Mas, isso, obviamente, não quer dizer que vivemos o melhor dos mundos. Não - em especial porque, por mais que tenha crescido o número de espetáculos, eles ainda são poucos para abarcar o contingente de artistas que se forma a cada temporada. Além disso, faltam espaços - teatros - fora do circuito das grandes casas, em que cantores possam terminar sua formação, desenvolver experiência de palco e formar um repertório - nesse sentido, é muito importante um projeto como o Ópera Curta, que tem dado espaço a jovens artistas ao mesmo tempo em que se dedica a formar novas plateias.

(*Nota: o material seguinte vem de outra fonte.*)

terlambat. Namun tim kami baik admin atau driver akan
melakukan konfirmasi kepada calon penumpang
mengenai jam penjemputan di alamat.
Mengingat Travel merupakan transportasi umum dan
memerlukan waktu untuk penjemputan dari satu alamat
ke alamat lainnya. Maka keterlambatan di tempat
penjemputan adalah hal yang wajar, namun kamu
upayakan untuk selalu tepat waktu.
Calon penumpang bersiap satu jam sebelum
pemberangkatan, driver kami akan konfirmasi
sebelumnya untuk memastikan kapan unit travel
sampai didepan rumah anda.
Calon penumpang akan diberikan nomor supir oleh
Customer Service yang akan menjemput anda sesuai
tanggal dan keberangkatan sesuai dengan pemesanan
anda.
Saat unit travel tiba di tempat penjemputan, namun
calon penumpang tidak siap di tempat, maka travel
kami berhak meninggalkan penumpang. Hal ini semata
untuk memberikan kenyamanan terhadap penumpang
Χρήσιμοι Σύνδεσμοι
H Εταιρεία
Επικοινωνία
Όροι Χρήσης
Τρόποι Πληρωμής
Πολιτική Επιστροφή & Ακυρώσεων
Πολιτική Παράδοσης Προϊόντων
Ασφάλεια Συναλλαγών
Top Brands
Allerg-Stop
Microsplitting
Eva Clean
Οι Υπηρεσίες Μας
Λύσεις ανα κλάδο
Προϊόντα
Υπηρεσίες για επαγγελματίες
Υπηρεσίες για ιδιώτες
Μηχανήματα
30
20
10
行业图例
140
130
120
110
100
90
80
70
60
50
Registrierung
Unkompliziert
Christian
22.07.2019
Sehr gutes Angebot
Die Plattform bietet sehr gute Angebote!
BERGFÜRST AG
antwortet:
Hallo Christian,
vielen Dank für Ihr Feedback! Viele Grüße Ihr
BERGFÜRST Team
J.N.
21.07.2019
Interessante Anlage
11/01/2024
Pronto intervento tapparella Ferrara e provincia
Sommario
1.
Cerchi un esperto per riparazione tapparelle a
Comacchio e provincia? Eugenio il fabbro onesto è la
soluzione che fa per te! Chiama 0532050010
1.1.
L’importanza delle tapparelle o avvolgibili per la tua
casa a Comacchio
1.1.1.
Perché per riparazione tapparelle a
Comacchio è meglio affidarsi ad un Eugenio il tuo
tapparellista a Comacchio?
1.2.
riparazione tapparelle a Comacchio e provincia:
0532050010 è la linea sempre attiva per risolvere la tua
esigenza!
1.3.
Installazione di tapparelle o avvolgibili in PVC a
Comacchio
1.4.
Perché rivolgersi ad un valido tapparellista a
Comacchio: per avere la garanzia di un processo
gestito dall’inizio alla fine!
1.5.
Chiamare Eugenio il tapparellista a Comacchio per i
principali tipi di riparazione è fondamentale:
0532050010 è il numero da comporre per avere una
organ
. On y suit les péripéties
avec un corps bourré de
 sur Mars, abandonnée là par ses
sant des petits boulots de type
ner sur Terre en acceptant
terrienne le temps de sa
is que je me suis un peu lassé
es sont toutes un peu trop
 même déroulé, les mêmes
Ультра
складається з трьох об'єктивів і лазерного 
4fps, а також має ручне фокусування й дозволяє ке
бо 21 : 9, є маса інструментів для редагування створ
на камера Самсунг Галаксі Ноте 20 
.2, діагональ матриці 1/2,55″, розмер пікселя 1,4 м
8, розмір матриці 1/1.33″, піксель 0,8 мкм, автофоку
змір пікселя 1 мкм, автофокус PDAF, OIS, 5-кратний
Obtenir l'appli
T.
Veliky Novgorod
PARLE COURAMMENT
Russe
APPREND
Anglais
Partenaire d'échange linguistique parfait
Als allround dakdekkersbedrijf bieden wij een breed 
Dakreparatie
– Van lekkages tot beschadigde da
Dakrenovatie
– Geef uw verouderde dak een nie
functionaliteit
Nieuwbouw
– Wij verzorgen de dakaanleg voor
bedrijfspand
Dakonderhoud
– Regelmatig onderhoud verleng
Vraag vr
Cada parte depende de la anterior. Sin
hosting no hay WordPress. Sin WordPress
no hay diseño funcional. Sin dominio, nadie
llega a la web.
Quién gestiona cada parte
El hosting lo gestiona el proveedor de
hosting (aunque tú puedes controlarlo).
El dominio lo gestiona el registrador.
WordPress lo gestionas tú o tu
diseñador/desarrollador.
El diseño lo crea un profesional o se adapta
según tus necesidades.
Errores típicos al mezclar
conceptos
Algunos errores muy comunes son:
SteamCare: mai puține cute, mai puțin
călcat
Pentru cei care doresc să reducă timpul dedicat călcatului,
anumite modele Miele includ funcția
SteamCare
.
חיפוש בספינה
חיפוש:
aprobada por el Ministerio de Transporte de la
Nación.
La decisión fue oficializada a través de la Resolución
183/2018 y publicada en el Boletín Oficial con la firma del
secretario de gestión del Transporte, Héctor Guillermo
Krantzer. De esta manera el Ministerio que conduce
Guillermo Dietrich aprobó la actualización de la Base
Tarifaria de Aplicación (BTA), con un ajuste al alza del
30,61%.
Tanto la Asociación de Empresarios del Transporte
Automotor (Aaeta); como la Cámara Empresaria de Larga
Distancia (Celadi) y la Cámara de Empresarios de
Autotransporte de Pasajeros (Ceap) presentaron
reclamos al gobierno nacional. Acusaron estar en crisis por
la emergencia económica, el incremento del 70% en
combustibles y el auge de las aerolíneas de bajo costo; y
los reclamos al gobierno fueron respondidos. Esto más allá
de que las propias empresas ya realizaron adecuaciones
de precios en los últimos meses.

Nunca é demais reforçar que a reivindicação dos artistas é válida e que este é um tema importante, do qual os diretores de nossos principais teatros não podem fugir. E, nesse sentido, a movimentação atual é importante justamente por trazer essa questão à tona. Ao mesmo tempo, porém, lendo o Manifesto pelo Artista Nacional que apresenta o abaixo-assinado, me ocorreram algumas questões. Faz sentido identificar um partido político como responsável por uma questão antiga e que já dura diversas gestões? Ou estamos politizando uma questão que nada tem de partidária? Em vez de exigir uma cota para artistas brasileiros, não seria mais interessante pedir, em todas as esferas estatais, políticas de investimento que ampliem o mercado brasileiro de ópera e, assim, deem chance a um número maior de artistas? Como nos comportaríamos se solistas brasileiros que hoje desenvolvem carreiras de sucesso mundo afora fossem mandados de volta ao Brasil em nome da defesa dos artistas locais? A história mostra que proibições e restrições não apenas não resolvem problemas pontuais como podem criar vícios que cobram preços altos no médio e no longo prazo. E, afinal, quando se individualiza um problema, a solução para ele dificilmente terá cores mais amplas, que levem a transformações de fato duradouras no cenário artístico.
A atividade operística, no Brasil, costuma infelizmente ficar à margem dos grandes debates - e que exista algum tipo de mobilização já é um dado novo e sem dúvida importante. Além disso, momentos como esse, é o que a gente espera, podem levar a transformações - e uma delas bem que poderia ser o fortalecimento de uma classe artística conhecida pela sua desarticulação. Mas, e disso nunca podemos nos esquecer, podem também levar a posturas redutoras, preconceituosas e nada democráticas. Algo importante e duradouro pode surgir desse debate. Seria uma pena jogá-lo fora.